I have been thinking about all of the suffering around us, all the pain in the world and all the recent tragedies, and I’ve been wondering about the why. If God is infinite and can do anything and everything, why is there evil, why is there suffering, and why is there so much destruction?
Truthfully, I don’t have an answer, yet I’m reminded of a story of two brothers who both survived the Holocaust and met in a park after many years. One was devout and still a believer and the other was an atheist. The atheist brother turned to the devout brother and asked, “after all the atrocities we have seen, how can you still believe in a god?” The other brother turned to him and said, “I must explain evil, which I obviously can’t, yet you must explain everything else.”

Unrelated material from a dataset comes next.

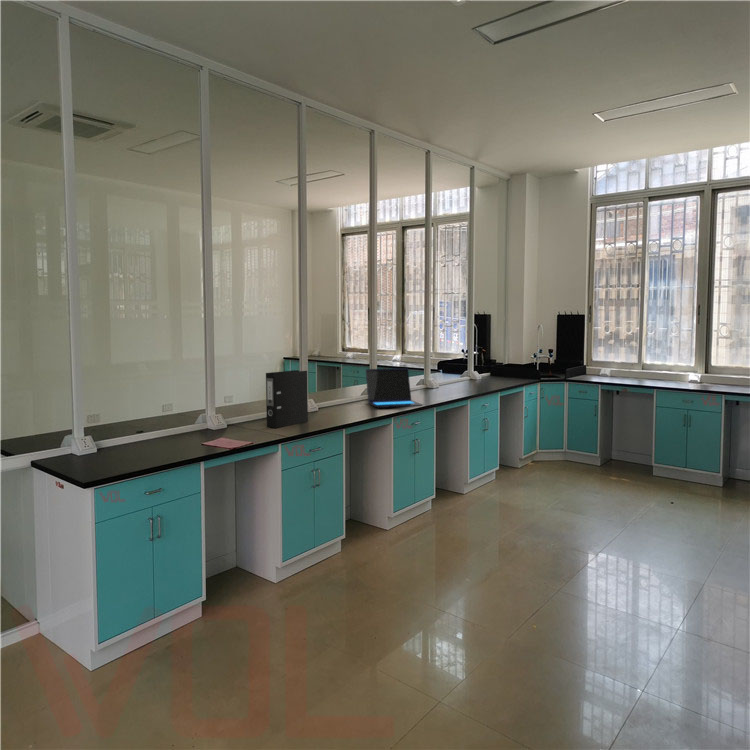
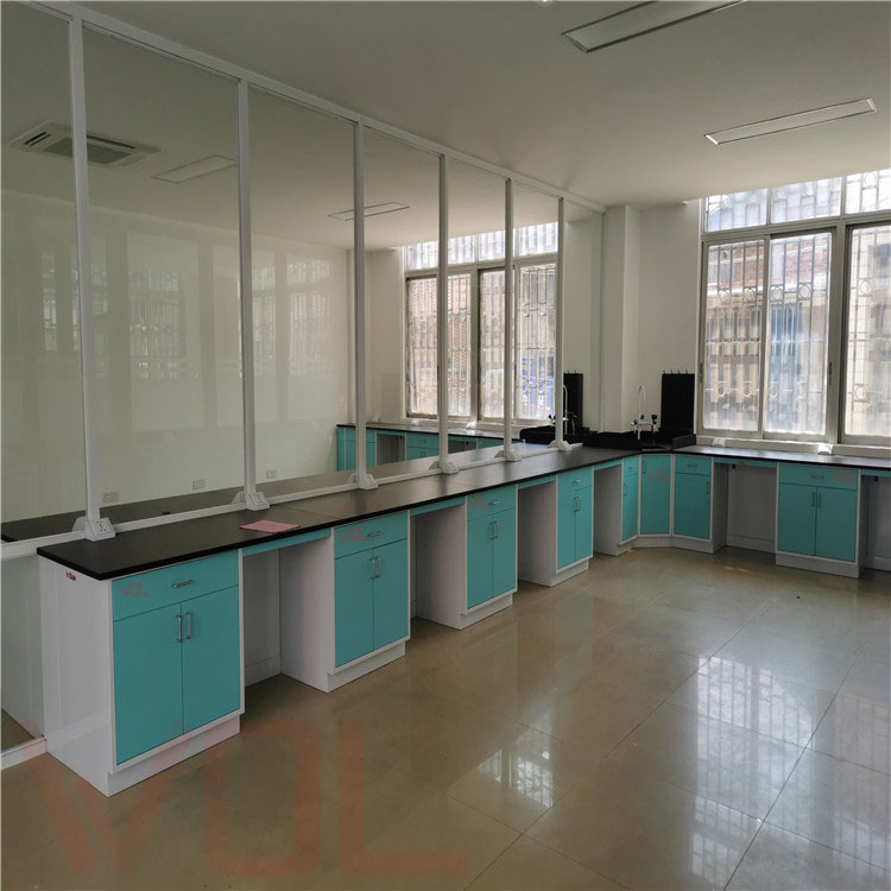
- binder [265,369,309,429]
- laptop [365,367,424,409]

I have suffered from depression for the greater part of my life, and during my depressive episodes I get more depressed when I think of all the suffering, all the pain and all the sorrow, which I guess is natural and makes complete sense.
Yet during the Rosh Hoshana prayers, I started reading the words of King David, known as Psalms or Tehillim, and I found that my soul was ignited and I had an epiphany; can I share the pain of those who suffer without internalizing it? Truth be told, I’m not sure I’m able to, yet I decided I’m going to do my best to choose to be a better human. For those who suffer, I will pray to end all pain and suffering, yet I’m going to try to remind myself that holding onto and internalizing the pain doesn’t make anyone else feel better or heal faster.
Do you have any suggestions on how to avoid internalizing others’ pain and not hold onto the collective destruction and suffering?
One idea is to focus on the beauty, on the people who are helpers, and reflect on all that is good in the world. I have watched in awe as one of my best friends has found so much patience for his child that needs his help. To me, that is Godly, witnessing the strength that comes as a result of his effort.
This week, I’m going to remind myself that the almighty has been around a lot longer than me. I have no idea why evil, destruction, pain and suffering exist in such large amounts. Hopefully, God does have an answer, yet the one thing I can focus on is what I am doing about it, how I am being an agent of change, and how I am doing my part to eradicate evil and alleviate pain.